■ **Liste des exercices**
(1) Extrayez du texte sur l'acupuncture le passage qui va de « La classification commune » à « alcoolique et tabagique. ».
(2) Répondez brièvement à ces questions d'après le texte sur l'acupuncture.
(a) Quel est le prix de la séance d'acupuncture fixé dans la CCAM ?
(b) Combien de médecins exerçant l'acupuncture le rapport de la Drees comptait-il en 2011 ?
(c) Selon l'estimation du Dr Michel Fauré en 2012, combien de personnes pratiquaient l'acupuncture de manière illégale en France ?

La classification commune des actes médicaux (CCAM) prend en compte la séance d’acupuncture, le prix de l’acte étant fixé à 18 euros. Les indications retenues, après avis de la HAS, sont, en traitement adjuvant et de deuxième intention, chez l'adulte, : nausées et vomissements en alternative thérapeutique, antalgique en association à d'autres traitements, syndrome anxiodépressif, en association avec un programme de prise en charge globale, aide au sevrage alcoolique et tabagique.
Peu de recommandations de bonne pratique de l’HAS, déjà anciennes, mentionnent l’acupuncture. Celle-ci est éventuellement recommandée comme traitement adjuvant de la douleur chronique dans la polyarthrite rhumatoïde (mars 2007), pour les nausées pendant la grossesse (avril 2005), les céphalées chroniques quotidiennes, couplée au sevrage (septembre 2004), les lombalgies chroniques (décembre 2000).
L’acupuncture peut être réalisée par les médecins ayant un DIU ou une capacité d’acupuncture, mais aussi par les sages-femmes ayant un DIU d’acupuncture obstétricale. Pour ces dernières la pratique de l’acupuncture est bien sûr réservée aux soins pré et post-nataux et à l’accouchement, ainsi qu’au suivi gynécologique de prévention. Un Centre intégré de médecine chinoise a été créé au Groupe Hospitalier Universitaire, La Pitié Salpêtrière - Charles Foix, afin de contribuer à l'évaluation de l’acupuncture et des autres techniques de médecine chinoise.
Un rapport de la Drees comptait 3 442 médecins exerçant l’acupuncture en 2011 (Daniel Sicard « Les médecins au 1er janvier 2011 »)
L’assurance maladie fait état d’un peu plus de mille médecins acupuncteurs, tandis que la consultation du Répertoire partagé des professionnels de santé (RPPS) en indique 1864.
Il est probable qu’un certain nombre de personnes, non médecins par exemple, pratiquent l’acupuncture en dehors de ces règles. En 2012, le Dr Michel Fauré, président du Syndicat national des médecins acupuncteurs français (Snmaf) estimait entre 4 000 et 6 000 le nombre de personnes pratiquant l’acupuncture de manière illégale en France.

■ **Données fournies**
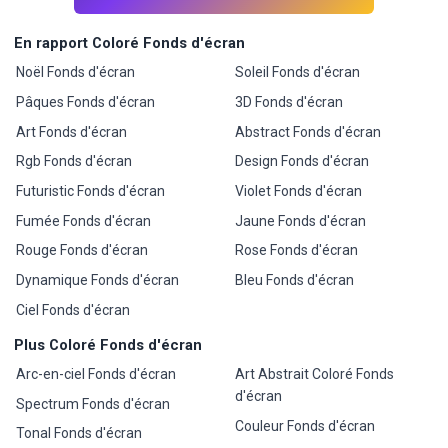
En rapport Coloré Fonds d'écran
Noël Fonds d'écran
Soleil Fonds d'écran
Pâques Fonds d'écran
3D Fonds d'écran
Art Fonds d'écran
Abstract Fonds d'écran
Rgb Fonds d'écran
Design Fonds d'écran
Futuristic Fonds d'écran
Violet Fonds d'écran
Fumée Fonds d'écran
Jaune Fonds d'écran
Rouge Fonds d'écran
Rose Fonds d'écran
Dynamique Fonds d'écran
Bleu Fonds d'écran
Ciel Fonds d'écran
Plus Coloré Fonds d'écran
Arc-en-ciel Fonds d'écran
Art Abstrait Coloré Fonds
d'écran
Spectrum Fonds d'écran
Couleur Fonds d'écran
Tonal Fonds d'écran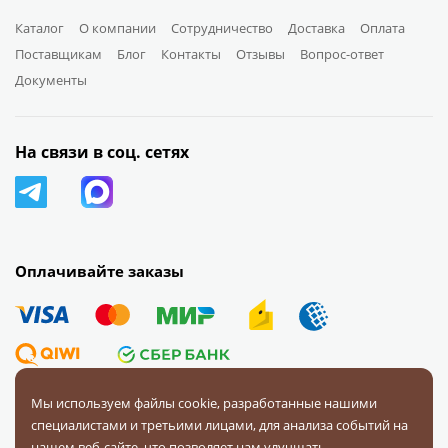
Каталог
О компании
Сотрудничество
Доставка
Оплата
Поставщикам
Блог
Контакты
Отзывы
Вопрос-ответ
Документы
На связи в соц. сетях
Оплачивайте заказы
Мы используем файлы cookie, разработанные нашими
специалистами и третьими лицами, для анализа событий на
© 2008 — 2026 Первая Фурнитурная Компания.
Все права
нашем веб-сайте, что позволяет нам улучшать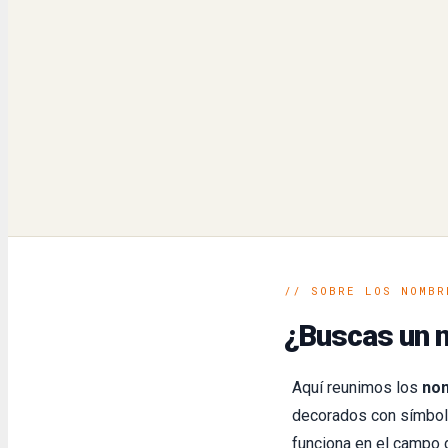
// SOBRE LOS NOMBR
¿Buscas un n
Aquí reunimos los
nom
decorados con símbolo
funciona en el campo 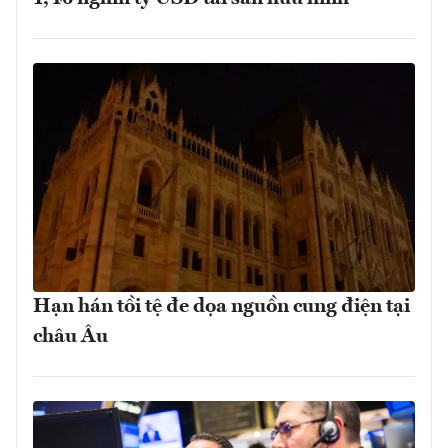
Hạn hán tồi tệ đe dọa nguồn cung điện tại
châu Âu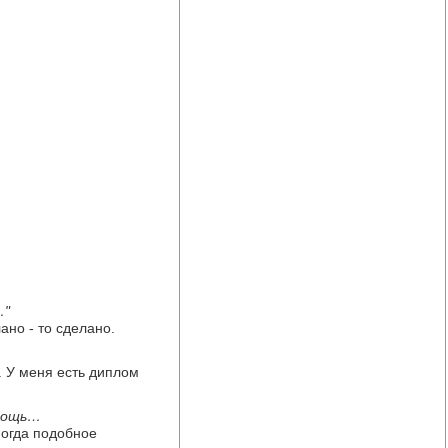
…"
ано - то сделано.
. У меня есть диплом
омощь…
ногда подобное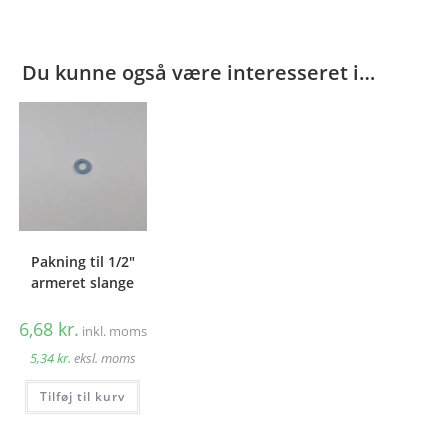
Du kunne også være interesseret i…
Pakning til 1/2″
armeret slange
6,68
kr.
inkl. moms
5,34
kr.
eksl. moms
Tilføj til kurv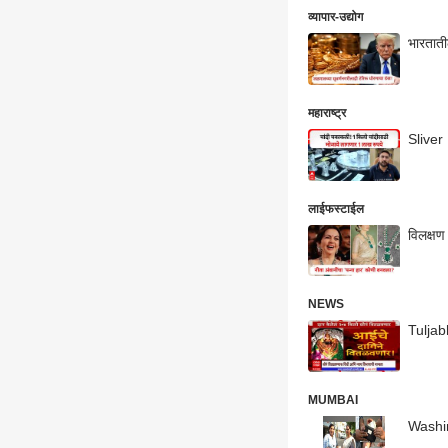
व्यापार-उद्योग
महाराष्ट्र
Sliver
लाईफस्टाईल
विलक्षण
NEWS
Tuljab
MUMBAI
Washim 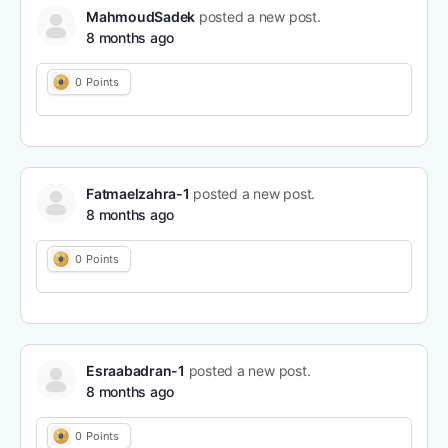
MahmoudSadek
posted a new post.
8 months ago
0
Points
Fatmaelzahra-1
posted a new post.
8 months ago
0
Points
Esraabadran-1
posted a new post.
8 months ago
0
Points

■ **Corrigé des exercices**
(1)
La classification commune des actes médicaux (CCAM) prend en compte la séance d’acupuncture, le prix de l’acte étant fixé à 18 euros. Les indications retenues, après avis de la HAS, sont, en traitement adjuvant et de deuxième intention, chez l'adulte, : nausées et vomissements en alternative thérapeutique, antalgique en association à d'autres traitements, syndrome anxiodépressif, en association avec un programme de prise en charge globale, aide au sevrage alcoolique et tabagique.

(2)
(a) 18 euros.
(b) 3 442 médecins.
(c) Entre 4 000 et 6 000 personnes.